What Documentation Should Donors Keep For A Crypto Gift?
Donating crypto to a qualified charity can carry a valuable tax deduction, but claiming it cleanly depends on paperwork that’s easy to overlook in the moment a transfer is sent. Knowing what to save before the transaction happens beats trying to reconstruct it months later.
The short answer
A donor should generally keep the on-chain transaction record showing the date, amount, and destination address of the transfer; a contemporaneous written acknowledgment from the receiving charity confirming what was received and when; and, for larger gifts, a qualified appraisal establishing fair market value at the time of the donation. Exact requirements can scale with the size of the gift and depend on individual circumstances, so documentation is worth treating as an ongoing habit rather than something assembled after the fact.
Why a crypto donation needs more paperwork than cash
Because cryptocurrency is treated as property rather than currency for tax purposes, donating it is handled more like donating stock or other noncash property than like writing a check. Noncash gifts generally come with additional substantiation requirements precisely because there’s no bank statement showing a simple dollar transfer — the value has to be established and documented independently, and the item itself has to be shown to have actually left the donor’s control.

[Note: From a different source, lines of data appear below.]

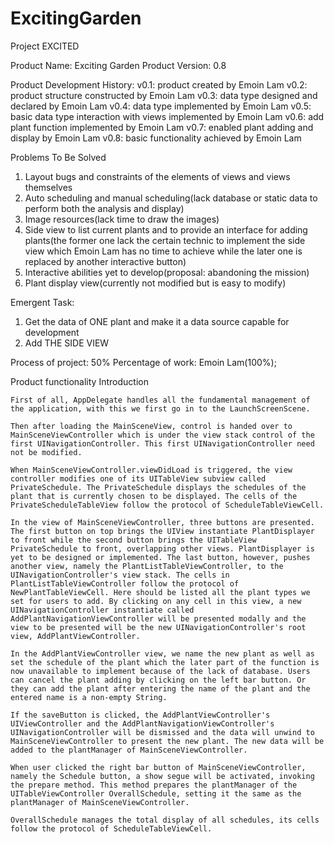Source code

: # ExcitingGarden
Project EXCITED

Product Name: Exciting Garden
Product Version: 0.8

Product Development History:
v0.1: product created by Emoin Lam
v0.2: product structure constructed by Emoin Lam
v0.3: data type designed and declared by Emoin Lam
v0.4: data type implemented by Emoin Lam
v0.5: basic data type interaction with views implemented by Emoin Lam
v0.6: add plant function implemented by Emoin Lam
v0.7: enabled plant adding and display by Emoin Lam
v0.8: basic functionality achieved by Emoin Lam

Problems To Be Solved
1. Layout bugs and constraints of the elements of views and views themselves
2. Auto scheduling and manual scheduling(lack database or static data to perform both the analysis and display)
3. Image resources(lack time to draw the images)
4. Side view to list current plants and to provide an interface for adding plants(the former one lack the certain technic to implement the side view which Emoin Lam has no time to achieve while the later one is replaced by another interactive button)
5. Interactive abilities yet to develop(proposal: abandoning the mission)
6. Plant display view(currently not modified but is easy to modify)

Emergent Task:
1. Get the data of ONE plant and make it a data source capable for development
2. Add THE SIDE VIEW


Process of project: 50%
Percentage of work: Emoin Lam(100%);



Product functionality Introduction

    First of all, AppDelegate handles all the fundamental management of the application, with this we first go in to the LaunchScreenScene.
    
    Then after loading the MainSceneView, control is handed over to MainSceneViewController which is under the view stack control of the first UINavigationController. This first UINavigationController need not be modified.
    
    When MainSceneViewController.viewDidLoad is triggered, the view controller modifies one of its UITableView subview called PrivateSchedule. The PrivateSchedule displays the schedules of the plant that is currently chosen to be displayed. The cells of the PrivateScheduleTableView follow the protocol of ScheduleTableViewCell.
    
    In the view of MainSceneViewController, three buttons are presented. The first button on top brings the UIView instantiate PlantDisplayer to front while the second button brings the UITableView PrivateSchedule to front, overlapping other views. PlantDisplayer is yet to be designed or implemented. The last button, however, pushes another view, namely the PlantListTableViewController, to the UINavigationController's view stack. The cells in PlantListTableViewController follow the protocol of NewPlantTableViewCell. Here should be listed all the plant types we set for users to add. By clicking on any cell in this view, a new UINavigationController instantiate called AddPlantNavigationViewController will be presented modally and the view to be presented will be the new UINavigationController's root view, AddPlantViewController.
    
    In the AddPlantViewController view, we name the new plant as well as set the schedule of the plant which the later part of the function is now unavailable to implement because of the lack of database. Users can cancel the plant adding by clicking on the left bar button. Or they can add the plant after entering the name of the plant and the entered name is a non-empty String.
    
    If the saveButton is clicked, the AddPlantViewController's UIViewController and the AddPlantNavigationViewController's UINavigationController will be dismissed and the data will unwind to MainSceneViewController to present the new plant. The new data will be added to the plantManager of MainSceneViewController.
    
    When user clicked the right bar button of MainSceneViewController, namely the Schedule button, a show segue will be activated, invoking the prepare method. This method prepares the plantManager of the UITableViewController OverallSchedule, setting it the same as the plantManager of MainSceneViewController.
    
    OverallSchedule manages the total display of all schedules, its cells follow the protocol of ScheduleTableViewCell.

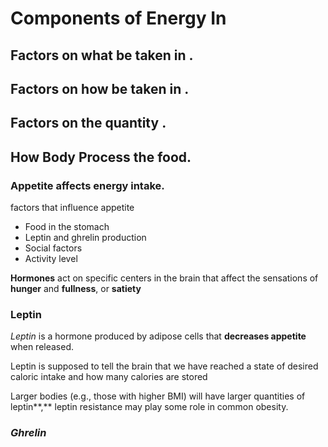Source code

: # Components of Energy In

## Factors on what be taken in . 

## Factors on how be taken in . 

## Factors on the quantity . 

## How Body Process the food. 

### Appetite affects energy intake. 

factors that influence appetite

* Food in the stomach
* Leptin and ghrelin production
* Social factors
* Activity level

**Hormones** act on specific centers in the brain that affect the sensations of **hunger** and **fullness**, or **satiety**

### Leptin

_Leptin_ is a hormone produced by adipose cells that **decreases appetite** when released. 

Leptin is supposed to tell the brain that we have reached a state of desired caloric intake and how many calories are stored

Larger bodies \(e.g., those with higher BMI\) will have larger quantities of leptin**,** leptin resistance may play some role in common obesity.

### _**Ghrelin**_









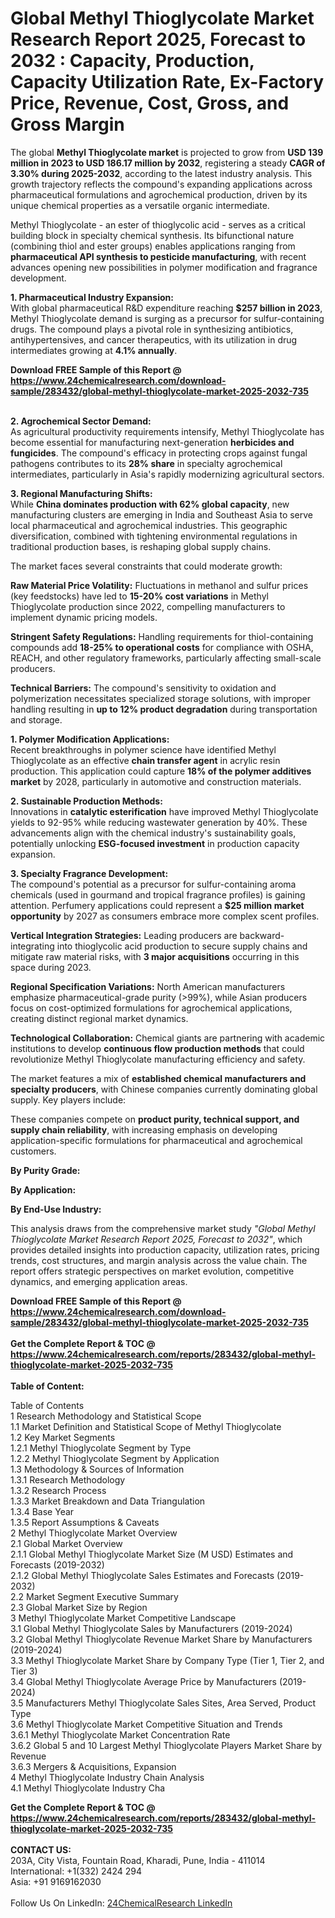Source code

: <h1>Global Methyl Thioglycolate Market Research Report 2025, Forecast to 2032 : Capacity, Production, Capacity Utilization Rate, Ex-Factory Price, Revenue, Cost, Gross, and Gross Margin</h1><p>The global <strong>Methyl Thioglycolate market</strong> is projected to grow from <strong>USD 139 million in 2023 to USD 186.17 million by 2032</strong>, registering a steady <strong>CAGR of 3.30% during 2025-2032</strong>, according to the latest industry analysis. This growth trajectory reflects the compound's expanding applications across pharmaceutical formulations and agrochemical production, driven by its unique chemical properties as a versatile organic intermediate.</p><p>Methyl Thioglycolate - an ester of thioglycolic acid - serves as a critical building block in specialty chemical synthesis. Its bifunctional nature (combining thiol and ester groups) enables applications ranging from <strong>pharmaceutical API synthesis to pesticide manufacturing</strong>, with recent advances opening new possibilities in polymer modification and fragrance development.</p><p><strong>1. Pharmaceutical Industry Expansion:</strong><br>
With global pharmaceutical R&amp;D expenditure reaching <strong>$257 billion in 2023</strong>, Methyl Thioglycolate demand is surging as a precursor for sulfur-containing drugs. The compound plays a pivotal role in synthesizing antibiotics, antihypertensives, and cancer therapeutics, with its utilization in drug intermediates growing at <strong>4.1% annually</strong>.</p><div><b>Download FREE Sample of this Report @ 
            <a href="https://www.24chemicalresearch.com/download-sample/283432/global-methyl-thioglycolate-market-2025-2032-735">
            https://www.24chemicalresearch.com/download-sample/283432/global-methyl-thioglycolate-market-2025-2032-735</a></b></div><br><p><strong>2. Agrochemical Sector Demand:</strong><br>
As agricultural productivity requirements intensify, Methyl Thioglycolate has become essential for manufacturing next-generation <strong>herbicides and fungicides</strong>. The compound's efficacy in protecting crops against fungal pathogens contributes to its <strong>28% share</strong> in specialty agrochemical intermediates, particularly in Asia's rapidly modernizing agricultural sectors.</p><p><strong>3. Regional Manufacturing Shifts:</strong><br>
While <strong>China dominates production with 62% global capacity</strong>, new manufacturing clusters are emerging in India and Southeast Asia to serve local pharmaceutical and agrochemical industries. This geographic diversification, combined with tightening environmental regulations in traditional production bases, is reshaping global supply chains.</p><p>The market faces several constraints that could moderate growth:</p><p><strong>Raw Material Price Volatility:</strong> Fluctuations in methanol and sulfur prices (key feedstocks) have led to <strong>15-20% cost variations</strong> in Methyl Thioglycolate production since 2022, compelling manufacturers to implement dynamic pricing models.</p><p><strong>Stringent Safety Regulations:</strong> Handling requirements for thiol-containing compounds add <strong>18-25% to operational costs</strong> for compliance with OSHA, REACH, and other regulatory frameworks, particularly affecting small-scale producers.</p><p><strong>Technical Barriers:</strong> The compound's sensitivity to oxidation and polymerization necessitates specialized storage solutions, with improper handling resulting in <strong>up to 12% product degradation</strong> during transportation and storage.</p><p><strong>1. Polymer Modification Applications:</strong><br>
Recent breakthroughs in polymer science have identified Methyl Thioglycolate as an effective <strong>chain transfer agent</strong> in acrylic resin production. This application could capture <strong>18% of the polymer additives market</strong> by 2028, particularly in automotive and construction materials.</p><p><strong>2. Sustainable Production Methods:</strong><br>
Innovations in <strong>catalytic esterification</strong> have improved Methyl Thioglycolate yields to 92-95% while reducing wastewater generation by 40%. These advancements align with the chemical industry's sustainability goals, potentially unlocking <strong>ESG-focused investment</strong> in production capacity expansion.</p><p><strong>3. Specialty Fragrance Development:</strong><br>
The compound's potential as a precursor for sulfur-containing aroma chemicals (used in gourmand and tropical fragrance profiles) is gaining attention. Perfumery applications could represent a <strong>$25 million market opportunity</strong> by 2027 as consumers embrace more complex scent profiles.</p><p><strong>Vertical Integration Strategies:</strong> Leading producers are backward-integrating into thioglycolic acid production to secure supply chains and mitigate raw material risks, with <strong>3 major acquisitions</strong> occurring in this space during 2023.</p><p><strong>Regional Specification Variations:</strong> North American manufacturers emphasize pharmaceutical-grade purity (&gt;99%), while Asian producers focus on cost-optimized formulations for agrochemical applications, creating distinct regional market dynamics.</p><p><strong>Technological Collaboration:</strong> Chemical giants are partnering with academic institutions to develop <strong>continuous flow production methods</strong> that could revolutionize Methyl Thioglycolate manufacturing efficiency and safety.</p><p>The market features a mix of <strong>established chemical manufacturers and specialty producers</strong>, with Chinese companies currently dominating global supply. Key players include:</p><p>These companies compete on <strong>product purity, technical support, and supply chain reliability</strong>, with increasing emphasis on developing application-specific formulations for pharmaceutical and agrochemical customers.</p><p><strong>By Purity Grade:</strong></p><p><strong>By Application:</strong></p><p><strong>By End-Use Industry:</strong></p><p>This analysis draws from the comprehensive market study <em>"Global Methyl Thioglycolate Market Research Report 2025, Forecast to 2032"</em>, which provides detailed insights into production capacity, utilization rates, pricing trends, cost structures, and margin analysis across the value chain. The report offers strategic perspectives on market evolution, competitive dynamics, and emerging application areas.</p><div><b>Download FREE Sample of this Report @ 
            <a href="https://www.24chemicalresearch.com/download-sample/283432/global-methyl-thioglycolate-market-2025-2032-735">
            https://www.24chemicalresearch.com/download-sample/283432/global-methyl-thioglycolate-market-2025-2032-735</a></b></div><br><div><b>Get the Complete Report & TOC @ 
            <a href="https://www.24chemicalresearch.com/reports/283432/global-methyl-thioglycolate-market-2025-2032-735">
            https://www.24chemicalresearch.com/reports/283432/global-methyl-thioglycolate-market-2025-2032-735</a></b></div><br>
            <b>Table of Content:</b><p>Table of Contents<br />
1 Research Methodology and Statistical Scope<br />
1.1 Market Definition and Statistical Scope of Methyl Thioglycolate<br />
1.2 Key Market Segments<br />
1.2.1 Methyl Thioglycolate Segment by Type<br />
1.2.2 Methyl Thioglycolate Segment by Application<br />
1.3 Methodology & Sources of Information<br />
1.3.1 Research Methodology<br />
1.3.2 Research Process<br />
1.3.3 Market Breakdown and Data Triangulation<br />
1.3.4 Base Year<br />
1.3.5 Report Assumptions & Caveats<br />
2 Methyl Thioglycolate Market Overview<br />
2.1 Global Market Overview<br />
2.1.1 Global Methyl Thioglycolate Market Size (M USD) Estimates and Forecasts (2019-2032)<br />
2.1.2 Global Methyl Thioglycolate Sales Estimates and Forecasts (2019-2032)<br />
2.2 Market Segment Executive Summary<br />
2.3 Global Market Size by Region<br />
3 Methyl Thioglycolate Market Competitive Landscape<br />
3.1 Global Methyl Thioglycolate Sales by Manufacturers (2019-2024)<br />
3.2 Global Methyl Thioglycolate Revenue Market Share by Manufacturers (2019-2024)<br />
3.3 Methyl Thioglycolate Market Share by Company Type (Tier 1, Tier 2, and Tier 3)<br />
3.4 Global Methyl Thioglycolate Average Price by Manufacturers (2019-2024)<br />
3.5 Manufacturers Methyl Thioglycolate Sales Sites, Area Served, Product Type<br />
3.6 Methyl Thioglycolate Market Competitive Situation and Trends<br />
3.6.1 Methyl Thioglycolate Market Concentration Rate<br />
3.6.2 Global 5 and 10 Largest Methyl Thioglycolate Players Market Share by Revenue<br />
3.6.3 Mergers & Acquisitions, Expansion<br />
4 Methyl Thioglycolate Industry Chain Analysis<br />
4.1 Methyl Thioglycolate Industry Cha</p><div><b>Get the Complete Report & TOC @ 
            <a href="https://www.24chemicalresearch.com/reports/283432/global-methyl-thioglycolate-market-2025-2032-735">
            https://www.24chemicalresearch.com/reports/283432/global-methyl-thioglycolate-market-2025-2032-735</a></b></div><br><b>CONTACT US:</b><br>
            203A, City Vista, Fountain Road, Kharadi, Pune, India - 411014<br>
            International: +1(332) 2424 294<br>
            Asia: +91 9169162030 <br><br>
            Follow Us On LinkedIn: <a href="https://www.linkedin.com/company/24chemicalresearch/">24ChemicalResearch LinkedIn</a>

The core records worth keeping
- The transaction identifier and wallet addresses involved, which together show exactly what moved, from where, and to where.
- The exact date and time of the transfer, since crypto values can shift meaningfully within a single day and the value at the moment of transfer is what typically matters.
- The fair market value at the time of donation, documented from a reasonable source at that specific time rather than reconstructed later from memory.
- A written acknowledgment from the charity, describing what was received, when, and confirming no goods or services were provided in exchange, if that’s the case.
When a formal appraisal becomes relevant
Many tax authorities require a qualified, independent appraisal once a noncash gift’s value crosses a certain threshold, similar to the rule that applies to donating other kinds of illiquid property. Because that threshold and its exact requirements can change and depend on the specifics of the gift, donors making a substantial crypto donation should not assume that a screenshot of an exchange price alone will satisfy a documentation requirement — an independent appraisal may be needed on top of the donor’s own records.
Records tied to basis and history also matter
Even though a charitable gift isn’t a taxable sale for the donor, the same wallet-by-wallet recordkeeping habits that matter for tracking gains and losses elsewhere are useful here too, since a donor may still need to reference how long the asset was held and where it came from originally when substantiating the gift. Good ongoing recordkeeping makes assembling donation documentation far easier than trying to piece together a transaction history retroactively.
Why timing is the detail most often gotten wrong
The value that matters for documentation purposes is generally the value at the moment of the transfer, not the value on the day the donor files taxes or the value the charity eventually receives after converting the asset. Because crypto prices can move considerably even within a single day, recording the transfer’s timestamp precisely, alongside a reasonable contemporaneous valuation, avoids a gap that can be hard to fill in credibly after the fact.
The takeaway
Good documentation for a crypto donation is less about any single document and more about capturing the full picture at the moment the transfer happened: what moved, when, what it was worth, and written confirmation from the charity that received it. Building that habit before a donation is made, rather than after, is what makes the deduction easy to substantiate if it’s ever reviewed.